#### DATA SECTION

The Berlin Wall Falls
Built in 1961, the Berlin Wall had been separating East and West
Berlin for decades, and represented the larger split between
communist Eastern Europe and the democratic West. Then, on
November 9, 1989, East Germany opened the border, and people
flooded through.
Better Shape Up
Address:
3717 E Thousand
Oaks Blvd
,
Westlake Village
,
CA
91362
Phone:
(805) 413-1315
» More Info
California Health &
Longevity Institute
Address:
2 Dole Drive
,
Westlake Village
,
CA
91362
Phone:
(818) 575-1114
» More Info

########
#### DATA SECTION

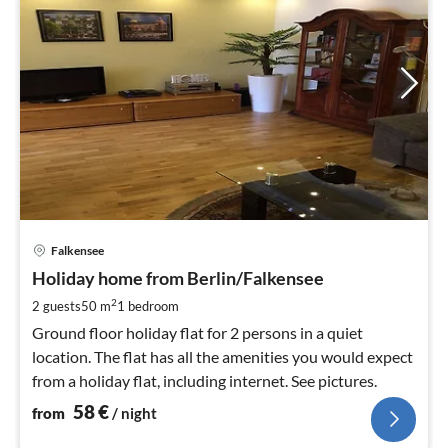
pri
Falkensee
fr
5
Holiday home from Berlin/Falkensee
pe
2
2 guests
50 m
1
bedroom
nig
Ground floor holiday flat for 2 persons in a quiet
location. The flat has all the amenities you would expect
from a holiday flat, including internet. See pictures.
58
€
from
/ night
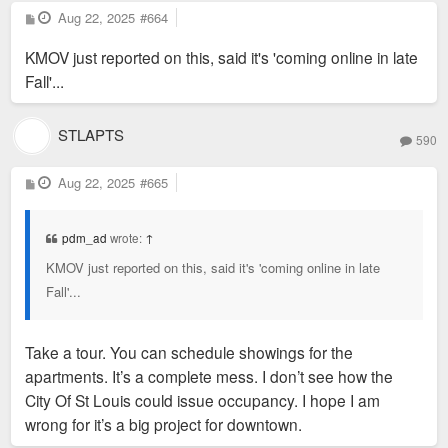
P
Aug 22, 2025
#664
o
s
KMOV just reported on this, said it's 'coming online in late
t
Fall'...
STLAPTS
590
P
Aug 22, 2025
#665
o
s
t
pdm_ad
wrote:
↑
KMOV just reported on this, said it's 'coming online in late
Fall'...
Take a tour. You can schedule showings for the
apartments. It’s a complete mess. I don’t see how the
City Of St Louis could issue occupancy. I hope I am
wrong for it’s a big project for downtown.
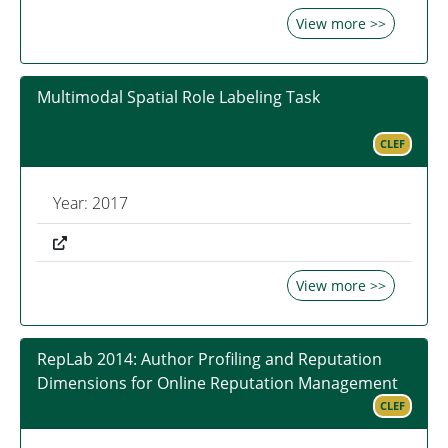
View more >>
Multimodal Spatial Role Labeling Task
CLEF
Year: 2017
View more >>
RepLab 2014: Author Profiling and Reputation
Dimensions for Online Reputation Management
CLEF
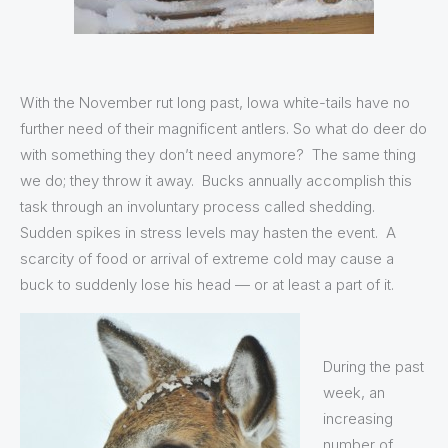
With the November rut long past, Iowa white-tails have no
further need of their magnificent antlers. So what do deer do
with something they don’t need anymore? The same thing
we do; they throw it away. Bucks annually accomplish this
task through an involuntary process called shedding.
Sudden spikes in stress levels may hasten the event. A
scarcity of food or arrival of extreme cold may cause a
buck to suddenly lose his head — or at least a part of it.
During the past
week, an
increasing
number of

########

If a line of the listing above holds the string "through", copy it.

▶ ANSWER TO THE PROBLEM
flooded through.
task through an involuntary process called shedding.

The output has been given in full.